Enquanto conversavam, os outros já haviam colocado Gao Chang Shou na carroça, Liu Jin Suo prendeu os galhos, e sentou-se com Lin Zi na boleia, olhando para Li Xia, querendo falar.
“Silêncio, vão!” Li Xia ordenou.
A carroça rapidamente entrou pela trilha...
Na verdade, outra pessoa desconfiaria que Li Xia estava usando o grupo para despistar os perseguidores e levar as informações sozinho para Song.
Mas, naquele momento, os seis não tinham dúvidas e seguiram as instruções.
Na estrada, Li Xia ficou, examinando ao redor e apagando todos os vestígios, inclusive as manchas de sangue de Gao Chang Shou.
A água no jarro estava fria; ele bebeu um pouco e cuidadosamente colocou o restante na cantil.
Só então montou o cavalo e avançou um trecho, depois parou e esperou.
Ao longe, o som de cascos de cavalos se aproximava; um grupo de cavaleiros galopava do sul.
“Ali! Peguem-no!”
Li Xia só então chicoteou o cavalo.
A perseguição começou, ambos desaparecendo ao longe...
~~
Fora da cidade de Yizhou, havia uma propriedade de um senhor rural chamada “Jardim das Tâmaras”, onde Zhang Rou estava hospedado.
Naquele dia, Jing Jie entrou com passos largos no salão: “Tio, encontramos Li Xia. Ele fugiu para o leste, o general Zhang já cercou o local...”
“Cof, cof...” Zhang Rou tossiu duas vezes, interrompendo Jing Jie, e disse: “Lembre-se, quero-o vivo.”
Jing Jie ficou surpreso.
Ao olhar, viu Zhang Rou fazendo um gesto de cortar com a mão, só então entendeu.
“Sim, entendi.” Jing Jie assentiu e saiu.
Depois de um tempo, Zhang Wenjing espiou, saiu de trás do biombo e perguntou: “Oh, então o pai veio capturar Li Xia?”
Zhang Rou fingiu folhear um livro, perguntou casualmente: “Entrou furtivamente no grupo, é a primeira vez que faz algo tão ousado... Por acaso queria vê-lo novamente?”
“Claro que não! Ele me provocou, se o pai o pegar, deixe-me bater nele algumas vezes para aliviar minha raiva.”
Zhang Rou levantou a cabeça, olhou para a filha, que contemplava a janela, distraída.
Ele balançou a cabeça: “Só matando se alivia a raiva.”
“Não...”
“Não?” Zhang Rou questionou. “Li Xia é extraordinário, seu quinto irmão ficou doente por causa dele, mas ainda assim o elogiou. Pergunto, você conviveu com ele alguns dias, será que...”
Zhang Wenjing não deixou terminar: “Pai, ele tem algum talento, deveria ficar, pode ser um bom centurião sob seu comando.”
“É mesmo?”
Zhang Rou analisava a filha.
Zhang Wenjing sentiu-se culpada, desviando o olhar.

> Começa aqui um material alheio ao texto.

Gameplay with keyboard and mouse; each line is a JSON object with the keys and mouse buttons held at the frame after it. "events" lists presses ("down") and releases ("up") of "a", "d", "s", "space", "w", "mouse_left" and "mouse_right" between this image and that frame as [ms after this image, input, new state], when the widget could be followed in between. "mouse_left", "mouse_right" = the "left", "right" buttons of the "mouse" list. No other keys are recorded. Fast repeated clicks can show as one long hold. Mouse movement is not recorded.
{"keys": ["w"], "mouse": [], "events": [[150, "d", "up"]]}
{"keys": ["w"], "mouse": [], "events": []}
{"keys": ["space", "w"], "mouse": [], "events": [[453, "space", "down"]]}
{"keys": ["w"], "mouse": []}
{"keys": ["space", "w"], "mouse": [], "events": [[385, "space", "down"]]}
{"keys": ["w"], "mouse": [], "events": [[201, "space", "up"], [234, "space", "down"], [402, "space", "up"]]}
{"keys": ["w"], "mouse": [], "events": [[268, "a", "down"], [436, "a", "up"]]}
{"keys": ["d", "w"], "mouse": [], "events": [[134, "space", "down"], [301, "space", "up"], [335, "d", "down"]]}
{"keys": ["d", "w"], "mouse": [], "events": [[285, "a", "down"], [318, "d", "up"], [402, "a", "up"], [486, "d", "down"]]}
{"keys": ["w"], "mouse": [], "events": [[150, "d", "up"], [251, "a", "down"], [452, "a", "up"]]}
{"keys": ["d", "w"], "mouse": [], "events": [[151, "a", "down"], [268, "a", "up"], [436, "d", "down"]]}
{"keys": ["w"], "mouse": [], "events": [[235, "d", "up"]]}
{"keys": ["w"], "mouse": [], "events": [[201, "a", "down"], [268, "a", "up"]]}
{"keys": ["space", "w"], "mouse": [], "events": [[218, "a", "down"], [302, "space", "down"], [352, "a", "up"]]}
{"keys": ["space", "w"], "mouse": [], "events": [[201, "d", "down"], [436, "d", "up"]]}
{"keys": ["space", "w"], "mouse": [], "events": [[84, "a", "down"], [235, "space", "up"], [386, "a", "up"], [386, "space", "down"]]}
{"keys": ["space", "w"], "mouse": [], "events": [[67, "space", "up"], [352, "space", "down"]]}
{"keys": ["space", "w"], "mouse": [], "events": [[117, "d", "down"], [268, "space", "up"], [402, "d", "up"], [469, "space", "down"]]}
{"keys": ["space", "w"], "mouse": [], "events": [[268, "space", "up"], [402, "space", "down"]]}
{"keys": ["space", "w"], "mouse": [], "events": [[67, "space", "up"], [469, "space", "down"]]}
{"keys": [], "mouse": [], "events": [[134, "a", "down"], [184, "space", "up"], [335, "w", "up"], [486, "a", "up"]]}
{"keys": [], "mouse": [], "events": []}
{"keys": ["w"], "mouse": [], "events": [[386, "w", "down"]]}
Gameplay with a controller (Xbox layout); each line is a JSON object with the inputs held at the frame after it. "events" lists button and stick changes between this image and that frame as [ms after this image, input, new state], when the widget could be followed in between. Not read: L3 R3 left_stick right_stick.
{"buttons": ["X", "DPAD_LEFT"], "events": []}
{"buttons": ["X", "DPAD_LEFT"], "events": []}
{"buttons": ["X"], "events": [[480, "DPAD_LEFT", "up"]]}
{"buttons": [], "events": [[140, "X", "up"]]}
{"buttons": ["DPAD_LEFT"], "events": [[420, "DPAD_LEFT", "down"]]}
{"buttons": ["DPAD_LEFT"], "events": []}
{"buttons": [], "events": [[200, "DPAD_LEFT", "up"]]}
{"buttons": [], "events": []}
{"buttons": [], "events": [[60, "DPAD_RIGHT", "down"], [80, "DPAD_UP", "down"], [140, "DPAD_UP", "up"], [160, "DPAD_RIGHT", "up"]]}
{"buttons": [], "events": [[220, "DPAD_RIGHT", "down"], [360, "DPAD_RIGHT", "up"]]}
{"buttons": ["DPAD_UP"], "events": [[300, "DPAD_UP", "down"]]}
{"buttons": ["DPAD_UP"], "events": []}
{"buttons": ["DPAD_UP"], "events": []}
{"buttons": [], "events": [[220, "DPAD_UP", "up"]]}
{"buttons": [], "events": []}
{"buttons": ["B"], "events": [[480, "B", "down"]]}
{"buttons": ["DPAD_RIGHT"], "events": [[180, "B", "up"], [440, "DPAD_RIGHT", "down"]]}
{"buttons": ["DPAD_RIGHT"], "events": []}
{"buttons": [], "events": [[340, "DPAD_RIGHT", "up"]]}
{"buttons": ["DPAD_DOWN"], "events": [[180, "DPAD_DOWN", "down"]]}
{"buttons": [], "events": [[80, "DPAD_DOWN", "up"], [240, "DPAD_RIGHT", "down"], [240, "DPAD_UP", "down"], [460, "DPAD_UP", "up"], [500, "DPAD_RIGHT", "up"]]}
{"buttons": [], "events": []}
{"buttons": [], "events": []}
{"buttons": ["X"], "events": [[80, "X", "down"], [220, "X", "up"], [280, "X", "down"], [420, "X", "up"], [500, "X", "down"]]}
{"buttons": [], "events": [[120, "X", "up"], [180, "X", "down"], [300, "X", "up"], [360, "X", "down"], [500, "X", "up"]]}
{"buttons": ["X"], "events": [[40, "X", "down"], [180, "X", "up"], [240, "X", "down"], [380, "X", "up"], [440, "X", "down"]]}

Zhang Rou suspirou: “Por que esse sofrimento? Quer gostar...”
“Quer saber por que aconselho o pai? Tenho medo que o senhor se canse.”
Zhang Wenjing, ao ouvir “gostar”, apressou-se em interromper, e falou alegremente:
“De verdade, pai é um grande general, invencível no campo de batalha, mas não é um policial. É como... como usar uma espada valiosa para matar mosquitos; como pode acertar? Acho que desta vez não conseguirá capturar Li Xia...”
Zhang Rou suspirou.
Apesar de as perguntas terem sido evitadas, ele entendia bem o que a filha sentia, aumentando sua preocupação.
Quando Li Xia for morto, só restará colocar a culpa em Zhang Yanxiong...
~~
O Lago Weishan tem uma imensidão de águas límpidas, dizem que a cidade de Liu, feudo de Zhang Liang, está sob essas águas.
Weishan ergue-se a sudeste do lago, tendo seu nome devido ao sábio Wei Zi, que foi enterrado no topo da montanha. Chamam-na também de Montanha de Wei.
Desde o período Shaoxi da dinastia Song, há mais de sessenta anos, o Rio Amarelo frequentemente transbordava, invadindo o Rio Si e indo para o mar. Isso dificultou o escoamento do Si, acumulando águas sob Weishan.
Com o tempo, essa região se tornaria uma ilha, chamada Ilha Weishan, mas agora era apenas uma península no lago, com o leste transformado em pântano.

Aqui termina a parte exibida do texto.